Each of the rooms also contains a blank, white notebook, and some white clothes.

Anne’s stomach does a kind of flip, but she doesn’t say anything.

‘What is going on here?’ asks Thea quietly.

A small staircase leads to an attic room, but the door is locked.

‘Kitchen?’ suggests Pop Girl. ‘I’m really thirsty.’

‘We need to work out what’s going on here,’ says Duke.

As they walk down to the kitchen, it strikes Anne that this place was probably used as some sort of hotel or guest house once. Otherwise why would all the bedrooms have bathrooms?

‘Does anyone else feel sick?’ asks Pop Girl. She’s made it to the kitchen table and is sitting slumped over it, heaving about, being dramatic. Everyone else is sitting at the table as well, except for Paul, who is trying to put the kettle on, but has found that the electric stove doesn’t work. He finds a small camping stove in the end, with a full gas cylinder, and uses that. He doesn’t seem to have any trouble filling it, and water comes straight out of the tap. There’s running water here, at least, then, although Anne’s not sure where it comes from.

‘Yeah,’ says U-rated Duke Nukem. ‘I feel queasy.’

‘I’ve got bad gut rot,’ says Dreadlocks.

‘I’m OK,’ says Anne quietly.

‘You look pale,’ says Duke.

‘You do actually,’ says Paul.

‘Everyone says that,’ she replies. ‘It’s normal. Don’t worry.’

‘You should get a sun bed or something,’ says Pop Girl.

Anne doesn’t say anything. She likes being pale. It suits her.

‘I feel better now I’ve puked,’ says Thea. ‘What are your names, by the way?’

‘Emily,’ says Pop Girl.

‘Anne,’ says Anne.

‘Er, what, me?’ asks Dreadlocks. ‘Er, Bryn.’

‘Jamie,’ says Duke.

‘Paul,’ says Paul again. He’s going through the cupboards.

‘What are you doing?’ asks Thea.

‘Trying to find some cups.’

‘Do you think we’re supposed to . . .’ begins Bryn.

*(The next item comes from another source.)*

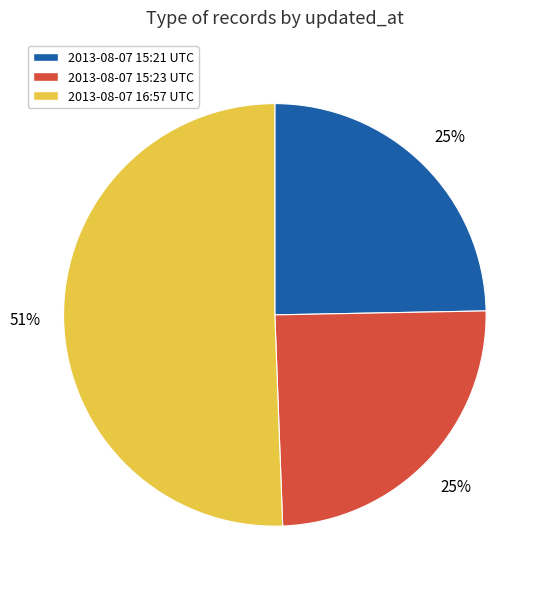

What is the largest slice in the pie chart?

2013-08-07 16:57 UTC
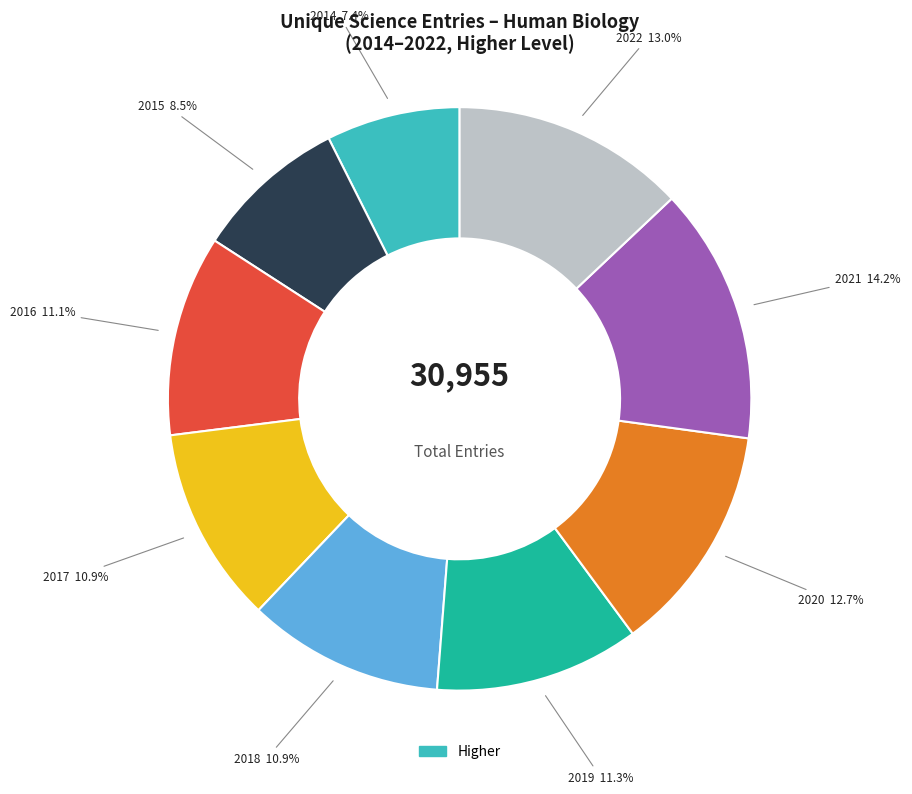

Is there any slice that represents more than half of the pie?

No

‘What?’ says Emily sarcastically. ‘“Make ourselves at home”? Of course we’re supposed to. Or – I know – maybe we could just not drink anything until we all collapse and die. Then I guess we won’t get into any trouble.’

Bryn seems offended. ‘Sorry,’ he says huffily.

‘I think we’re already in trouble,’ says Thea.

Paul looks over at Bryn. ‘I think we should go ahead and do what we want, just like the note said. For Christ’s sake, we didn’t exactly ask to come here.’

Bryn looks pissed off. He lights one of Emily’s cigarettes. Thea lights one too.

Anne’s thinking about those TV programmes where members of the public get duped by some trick or other, sometimes involving throwing puppies off a bridge (not
really
!) or giving someone something to hold and then running away. The joke is always that trusting passers-by will be happy to stop and help without realising that they are being set up for a joke, or will try to stop the ‘comedian’ from throwing the puppies over the bridge, without realising that there are no puppies, without realising that the
joke
is that there are no puppies. By trying to stop the comedian from throwing them over the bridge, the passers-by seem stupid, because the comedian and the audience know that there are no puppies.

‘So who wants coffee?’ asks Paul, having found some cups.

Everyone says
me
or grunts, except Anne, who doesn’t like tea or coffee.

‘What do you think they gave us?’ asks Jamie.

‘Downers?’ suggests Bryn. ‘They sometimes make me feel sick,’ he adds.